Weird, the corresponding asm instruction (https://developer.arm.com/documentation/ddi0596/2021-03/SIMD-FP-Instructions/FMLA--vector---Floating-point-fused-Multiply-Add-to-accumulator--vector--?lang=en linked from the FMLA hyperlink in the intrinsic doc you linked) doesn't mention an index into one of the input vectors.

But FMLA (by element) does: it broadcasts one element of the second multiplier vector instead of pure vertical.

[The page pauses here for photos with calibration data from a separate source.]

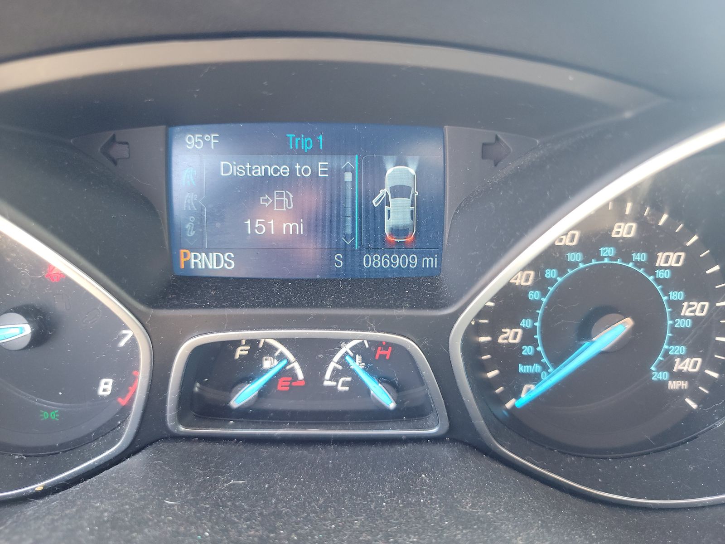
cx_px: 362
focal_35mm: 24
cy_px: 272
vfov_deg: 56.8
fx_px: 503
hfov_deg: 71.6
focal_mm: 6.7
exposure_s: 1/59
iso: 301
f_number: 1.8
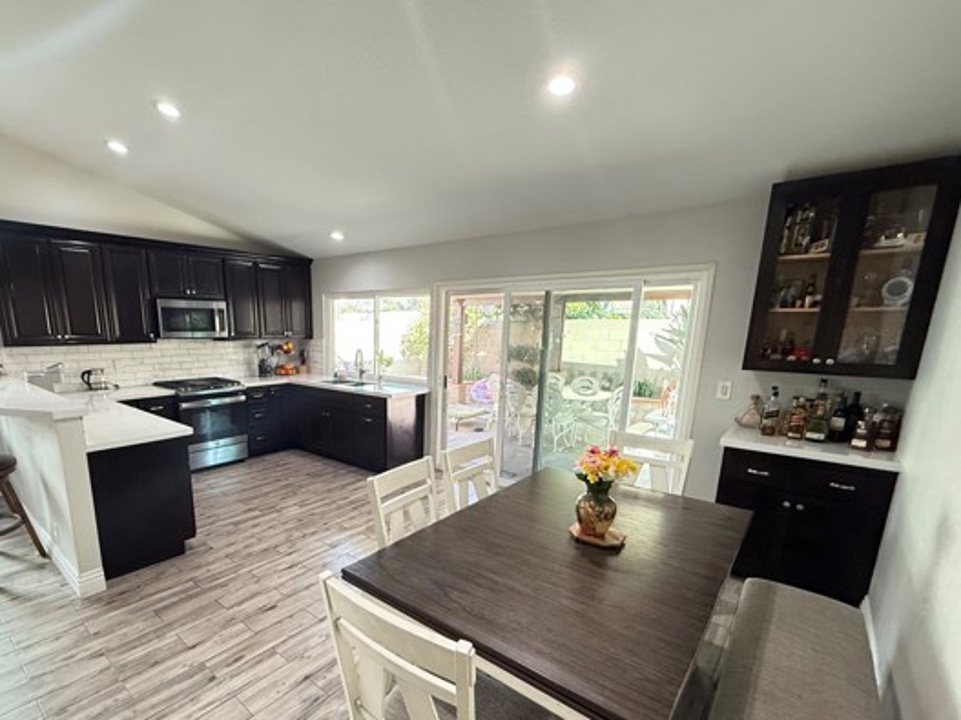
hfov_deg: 90.1
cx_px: 392
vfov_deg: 74.0
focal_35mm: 17
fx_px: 472
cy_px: 428
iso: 500
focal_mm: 2.22
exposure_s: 1/60
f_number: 2.2
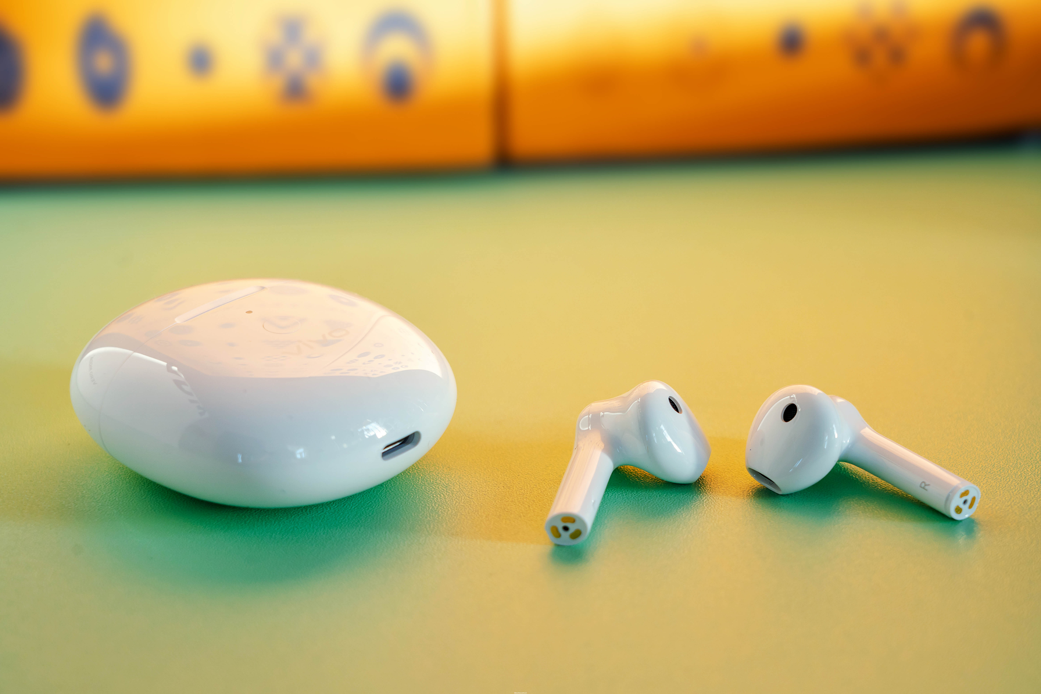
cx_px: 520
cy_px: 347
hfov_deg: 19.5
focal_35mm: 105
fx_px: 3036
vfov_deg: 13.0
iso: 250
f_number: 8
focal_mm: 105
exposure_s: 1/40
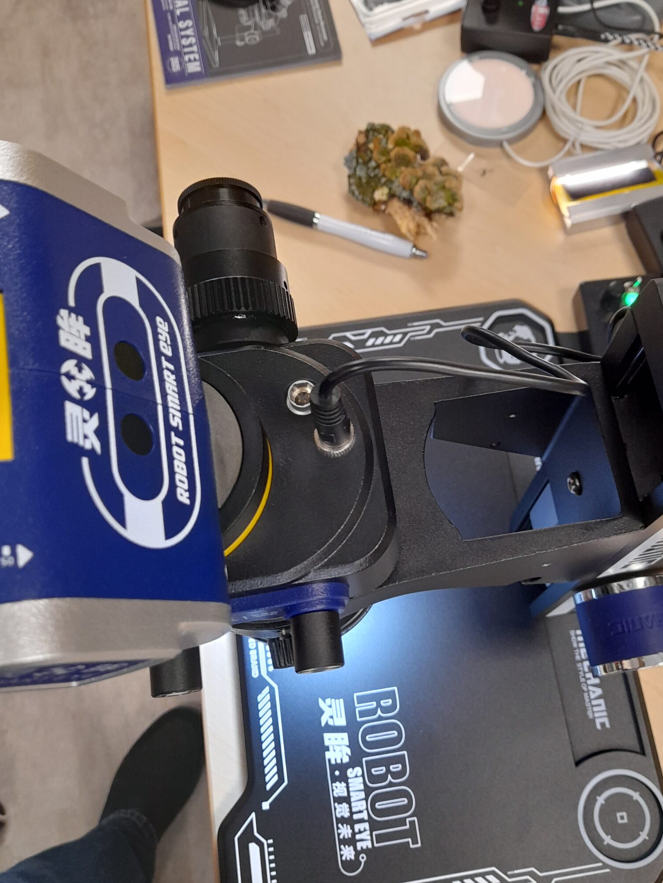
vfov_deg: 56.8
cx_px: 385
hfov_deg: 44.0
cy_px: 447
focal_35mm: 32
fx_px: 817
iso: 250
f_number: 2
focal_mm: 4.6
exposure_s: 1/50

Its Operation pseudocode is:

CheckFPAdvSIMDEnabled64();
bits(datasize) operand1 = V[n];
bits(idxdsize) operand2 = V[m];
bits(datasize) operand3 = V[d];
bits(esize) element1;
bits(esize) element2 = Elem[operand2, index, esize];
FPCRType fpcr = FPCR[];
boolean merge    = elements == 1 && IsMerging(fpcr);
bits(128) result = if merge then V[d] else Zeros();

for e = 0 to elements-1
    element1 = Elem[operand1, e, esize];
    if sub_op then element1 = FPNeg(element1);
    Elem[result, e, esize] = FPMulAdd(Elem[operand3, e, esize], element1, element2, fpcr);

V[d] = result;

Notice that element2 is indexed outside the loop and used for each of the 4 elements inside the loop. (Or 2 elements for double-precision 128-bit, or for single-precision 64-bit vectors, or 8 elements for 128-bit half-precision).

I think the intrinsic uses a different operand-order than asm: in asm, the accumulator is the first operand, so it can also be destination. But the intrinsic I think matches the usual ISO C fma(mul1, mul2, add) operand-order.

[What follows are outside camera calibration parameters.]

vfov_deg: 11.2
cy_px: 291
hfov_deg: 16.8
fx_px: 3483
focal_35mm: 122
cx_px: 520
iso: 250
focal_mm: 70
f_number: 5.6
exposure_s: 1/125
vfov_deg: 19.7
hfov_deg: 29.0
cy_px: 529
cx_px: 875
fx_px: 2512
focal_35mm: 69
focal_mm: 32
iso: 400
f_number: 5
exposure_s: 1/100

So this is using each element of B0 as a multiplier for different A vectors, instead of doing separate broadcast-loads for each element of that row. That's something a matmul would want to do.


So the intrinsic docs are confusing because they linked (and copied pseudocode from) the pure-vertical FMLA instruction, not the lane-broadcast version.

There's also vfmaq_n_f32 where the last arg is a scalar float32_t. It might be the same as vfmaq_laneq_f32(a,b,c, 0) but without having to create a C vector type from the scalar.

For pure vertical FMA, you want vfmaq_f32 which just takes 3 float32x4_t vectors, no immediate. (The q is to distinguish from the version that take 3 float32x2_t 64-bit vectors in D registers, instead of 128-bit Q registers, in 32-bit code which used register widths and different mnemonics instead of just arrangement specifiers with v names.)

I found it by searching the asm instruction mnemonic (FLMA) in the search bar in the intrinsics guide.